Joanna Jędrzejczyk x Jessica Andrade for the Women’s Strawweight Championshi
Jędrzejczyk, pronounced “champion”, is everything the world of MMA needs. She’s vicious, she’s entertaining, she’s a little crazy, and she keeps improving. Her physical gifts don’t hurt either, as Joanna’s constant height advantage at 115 pounds certainly doesn’t impede her masterful striking capability. Her world-class muay thai and kickboxing education is always on display, as she’s known for launching devastating four-or-five strike combinations that leave challengers bewildered mid-fight. As the rounds go on, Joanna gets even better – proof of world-class cardio and insatiable hunger, even as champion. It’s a rare sight to see. She’s beaten the best grapplers and strikers the UFC could throw at her, all in impressive fashion, and her rematch against Claudia Gadhela proved that Joanna Champion is something special. Jędrzejczyk is more than ready for this test and is equipped with all the tools necessary to carve another notch in her belt.

**Supplied data**
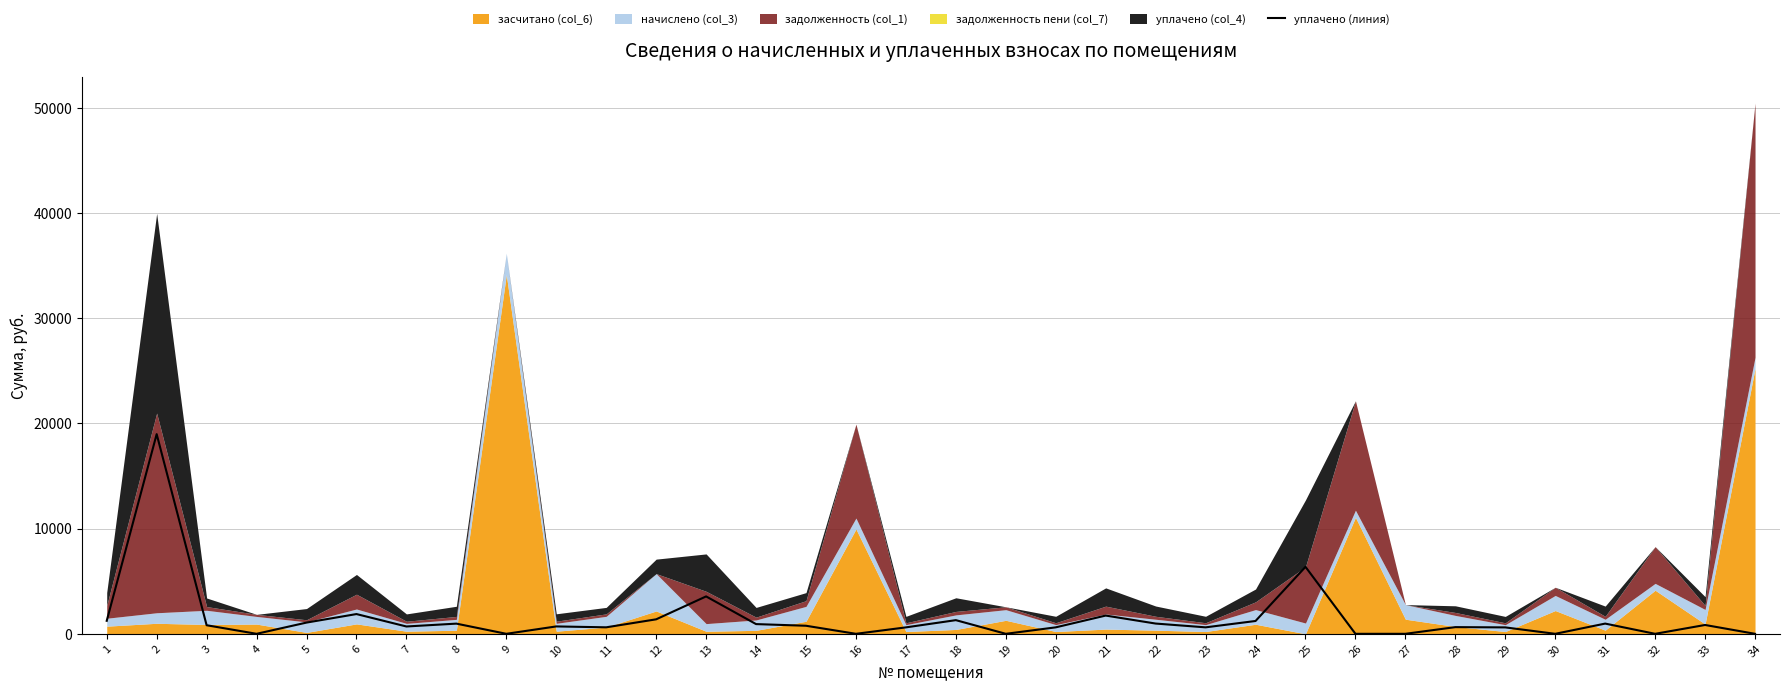

List the labels in order of value, largest first.

2, 25, 13, 6, 21, 12, 18, 1, 24, 5, 22, 31, 8, 14, 33, 3, 15, 10, 7, 28, 11, 20, 23, 17, 29, 4, 9, 16, 19, 26, 27, 30, 32, 34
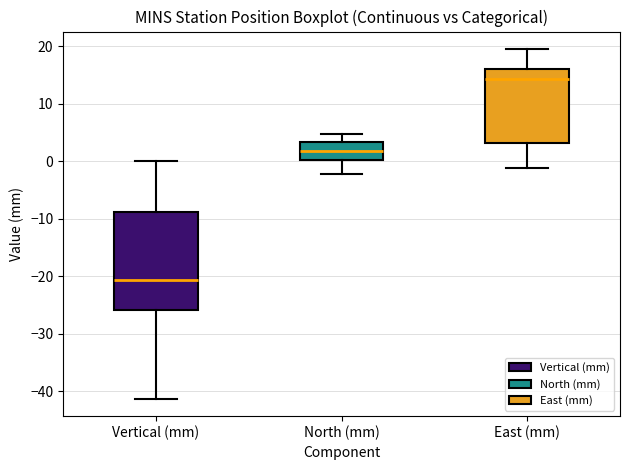

Where is the lower edge of the box for North (mm) on the y-axis? The values are not printed on the chart, so give them approximately, as read against the axis.

0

**Task objective**
Extract the whole preview of the Jędrzejczyk vs. Andrade strawweight title fight, word for word, from the header line to the final sentence.

**Solution for this exercise**
Joanna Jędrzejczyk x Jessica Andrade for the Women’s Strawweight Championshi
Jędrzejczyk, pronounced “champion”, is everything the world of MMA needs. She’s vicious, she’s entertaining, she’s a little crazy, and she keeps improving. Her physical gifts don’t hurt either, as Joanna’s constant height advantage at 115 pounds certainly doesn’t impede her masterful striking capability. Her world-class muay thai and kickboxing education is always on display, as she’s known for launching devastating four-or-five strike combinations that leave challengers bewildered mid-fight. As the rounds go on, Joanna gets even better – proof of world-class cardio and insatiable hunger, even as champion. It’s a rare sight to see. She’s beaten the best grapplers and strikers the UFC could throw at her, all in impressive fashion, and her rematch against Claudia Gadhela proved that Joanna Champion is something special. Jędrzejczyk is more than ready for this test and is equipped with all the tools necessary to carve another notch in her belt.